■ **Fragment tekstu**
1.Czy Pani wysyłała tego maila w pracy ze służbowego komputera i firmowego serwera? W kazdym nowoczesnym zakładzie pracy,maile sa inwentaryzowane i dostepne dla szefostwa! Ludzie maja zablokowany dostęp do internetu,do stronek,tylko wyższe stanowiska mają dostęp,ale tez pod kontrolą. 2.Co do "tajemnicy korespondencji",tak prywatnej,służbowej,listownej,mailowej...to przeszłość...stąd cudzysłów. 3.Zawsze jest tłumaczenie: mail napisany do szefa portalu,firmy,czy kogos publicznego,staje się PUBLICZNY! Wiem,ze to naciagane,ale nawet sądy odrzucają pozwy...pomimo KK i Konstytucji. 4.Pomijam tu hakerstwo,bo to już inna historia. Aaaa! Prosze nie stosować terminu "dziennikarz"...to juz też termin ze słownika archaizmów...teraz są funkcjonariusze medialni,zalezni od partii,władzy dalszej i bliższej oraz od kwoty kredytu,który maja do spłacenia. Skoro Żakowski jest wykładowcą i uczy "dziennikarstwa",to nie może byc inaczej. Ukłony---T.
Magdalena Figurska

Magdalena Figurska

25.01.2015 17:02

Dodane przez Tarantoga w odpowiedzi na 1.Czy Pani wysyłała tego

Wysłałam maila z domu, z osobistego komputera.

[Zapisane wpisy danych]

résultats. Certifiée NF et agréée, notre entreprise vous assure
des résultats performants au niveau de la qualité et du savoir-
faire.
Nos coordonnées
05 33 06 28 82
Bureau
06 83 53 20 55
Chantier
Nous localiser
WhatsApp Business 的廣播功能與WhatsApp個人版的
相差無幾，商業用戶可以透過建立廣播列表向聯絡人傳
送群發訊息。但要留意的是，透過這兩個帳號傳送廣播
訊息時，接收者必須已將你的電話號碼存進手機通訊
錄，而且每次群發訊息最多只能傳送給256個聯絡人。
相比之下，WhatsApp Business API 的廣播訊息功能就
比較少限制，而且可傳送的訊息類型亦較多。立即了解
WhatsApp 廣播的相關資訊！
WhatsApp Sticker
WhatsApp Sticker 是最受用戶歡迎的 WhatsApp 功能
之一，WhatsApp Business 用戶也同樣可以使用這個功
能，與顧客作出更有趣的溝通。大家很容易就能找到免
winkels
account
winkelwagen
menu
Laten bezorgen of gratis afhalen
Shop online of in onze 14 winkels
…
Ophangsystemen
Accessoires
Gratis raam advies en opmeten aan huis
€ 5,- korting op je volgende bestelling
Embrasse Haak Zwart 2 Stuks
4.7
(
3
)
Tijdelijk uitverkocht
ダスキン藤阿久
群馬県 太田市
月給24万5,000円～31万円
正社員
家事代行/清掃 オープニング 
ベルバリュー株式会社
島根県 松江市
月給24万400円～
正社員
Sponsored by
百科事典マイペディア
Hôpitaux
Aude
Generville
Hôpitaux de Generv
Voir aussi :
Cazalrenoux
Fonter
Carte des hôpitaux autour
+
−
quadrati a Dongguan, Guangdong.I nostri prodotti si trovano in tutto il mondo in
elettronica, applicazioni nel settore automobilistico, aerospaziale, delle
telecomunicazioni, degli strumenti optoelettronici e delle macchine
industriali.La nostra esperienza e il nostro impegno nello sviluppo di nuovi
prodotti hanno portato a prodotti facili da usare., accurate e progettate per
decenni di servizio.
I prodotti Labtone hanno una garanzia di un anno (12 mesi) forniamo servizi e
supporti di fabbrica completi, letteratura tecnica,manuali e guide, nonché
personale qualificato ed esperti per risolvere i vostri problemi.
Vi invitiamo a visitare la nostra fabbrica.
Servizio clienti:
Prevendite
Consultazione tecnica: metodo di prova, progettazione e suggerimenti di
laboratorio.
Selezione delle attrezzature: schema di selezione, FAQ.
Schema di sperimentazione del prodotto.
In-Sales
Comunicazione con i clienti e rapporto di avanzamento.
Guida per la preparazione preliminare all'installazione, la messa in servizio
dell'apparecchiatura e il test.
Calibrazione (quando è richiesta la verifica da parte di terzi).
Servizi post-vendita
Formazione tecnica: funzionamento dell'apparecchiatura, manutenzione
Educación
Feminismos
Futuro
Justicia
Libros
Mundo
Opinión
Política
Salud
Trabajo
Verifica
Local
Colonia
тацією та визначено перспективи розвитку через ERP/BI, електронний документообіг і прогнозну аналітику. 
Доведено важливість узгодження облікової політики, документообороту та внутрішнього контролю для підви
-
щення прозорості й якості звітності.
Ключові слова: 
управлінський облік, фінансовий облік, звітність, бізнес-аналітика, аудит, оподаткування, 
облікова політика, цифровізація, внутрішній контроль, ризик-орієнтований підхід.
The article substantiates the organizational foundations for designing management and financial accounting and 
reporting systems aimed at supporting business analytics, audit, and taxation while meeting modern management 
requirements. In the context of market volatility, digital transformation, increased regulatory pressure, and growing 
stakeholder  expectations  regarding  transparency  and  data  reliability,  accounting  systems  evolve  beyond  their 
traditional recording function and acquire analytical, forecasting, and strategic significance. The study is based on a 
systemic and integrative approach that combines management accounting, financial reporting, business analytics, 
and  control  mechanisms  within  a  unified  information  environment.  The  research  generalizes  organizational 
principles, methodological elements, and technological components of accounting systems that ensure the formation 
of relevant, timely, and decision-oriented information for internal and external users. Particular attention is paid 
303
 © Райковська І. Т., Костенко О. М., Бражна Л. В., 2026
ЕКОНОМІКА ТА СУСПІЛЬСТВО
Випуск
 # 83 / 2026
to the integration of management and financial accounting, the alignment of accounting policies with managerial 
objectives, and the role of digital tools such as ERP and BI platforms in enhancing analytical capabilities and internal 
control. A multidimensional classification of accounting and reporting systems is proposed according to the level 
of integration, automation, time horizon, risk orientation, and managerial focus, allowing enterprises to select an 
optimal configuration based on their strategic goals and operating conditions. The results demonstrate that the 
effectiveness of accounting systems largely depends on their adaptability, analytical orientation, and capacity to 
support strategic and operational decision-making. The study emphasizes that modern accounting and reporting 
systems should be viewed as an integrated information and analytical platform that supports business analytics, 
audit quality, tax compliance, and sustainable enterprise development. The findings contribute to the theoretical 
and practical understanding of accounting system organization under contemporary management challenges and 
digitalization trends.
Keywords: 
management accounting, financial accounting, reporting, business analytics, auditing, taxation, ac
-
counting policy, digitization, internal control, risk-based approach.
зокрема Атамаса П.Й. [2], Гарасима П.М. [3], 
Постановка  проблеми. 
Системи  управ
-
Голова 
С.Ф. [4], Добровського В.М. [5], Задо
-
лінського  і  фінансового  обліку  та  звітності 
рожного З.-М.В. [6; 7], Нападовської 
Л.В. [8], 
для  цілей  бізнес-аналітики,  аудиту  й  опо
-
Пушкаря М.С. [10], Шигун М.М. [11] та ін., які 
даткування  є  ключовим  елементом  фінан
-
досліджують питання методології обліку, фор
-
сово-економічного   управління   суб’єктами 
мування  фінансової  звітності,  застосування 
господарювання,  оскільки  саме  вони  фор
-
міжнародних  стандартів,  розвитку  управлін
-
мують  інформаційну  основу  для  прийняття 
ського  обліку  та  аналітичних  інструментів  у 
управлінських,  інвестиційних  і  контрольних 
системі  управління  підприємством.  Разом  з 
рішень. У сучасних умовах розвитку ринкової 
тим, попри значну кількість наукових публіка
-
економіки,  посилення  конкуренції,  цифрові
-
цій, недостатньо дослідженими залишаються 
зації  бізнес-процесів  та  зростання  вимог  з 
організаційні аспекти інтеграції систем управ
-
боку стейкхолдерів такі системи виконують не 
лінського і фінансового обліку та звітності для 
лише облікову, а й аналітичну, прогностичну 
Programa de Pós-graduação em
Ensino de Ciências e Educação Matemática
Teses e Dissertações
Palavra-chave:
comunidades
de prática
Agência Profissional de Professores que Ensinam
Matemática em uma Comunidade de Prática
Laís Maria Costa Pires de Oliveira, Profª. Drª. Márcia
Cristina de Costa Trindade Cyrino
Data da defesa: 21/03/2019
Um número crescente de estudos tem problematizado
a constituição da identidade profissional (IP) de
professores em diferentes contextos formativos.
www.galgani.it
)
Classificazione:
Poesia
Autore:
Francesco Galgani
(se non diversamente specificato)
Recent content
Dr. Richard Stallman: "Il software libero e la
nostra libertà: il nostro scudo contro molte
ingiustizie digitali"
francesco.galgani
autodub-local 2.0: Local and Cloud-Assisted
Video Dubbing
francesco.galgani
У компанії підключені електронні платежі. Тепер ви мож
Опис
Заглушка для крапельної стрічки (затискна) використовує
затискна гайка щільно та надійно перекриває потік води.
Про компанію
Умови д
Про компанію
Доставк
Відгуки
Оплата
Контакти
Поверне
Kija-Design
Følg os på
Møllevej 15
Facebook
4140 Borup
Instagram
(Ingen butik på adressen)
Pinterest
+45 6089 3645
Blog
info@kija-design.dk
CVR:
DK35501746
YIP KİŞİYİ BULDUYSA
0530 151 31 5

■ **Cel zadania**
Skąd i z jakiego komputera wysłano maila według odpowiedzi zamieszczonej we fragmencie tekstu? Dane nie odgrywają tu żadnej roli.

■ **Odpowiedź do ćwiczenia**
Z domu, z osobistego komputera.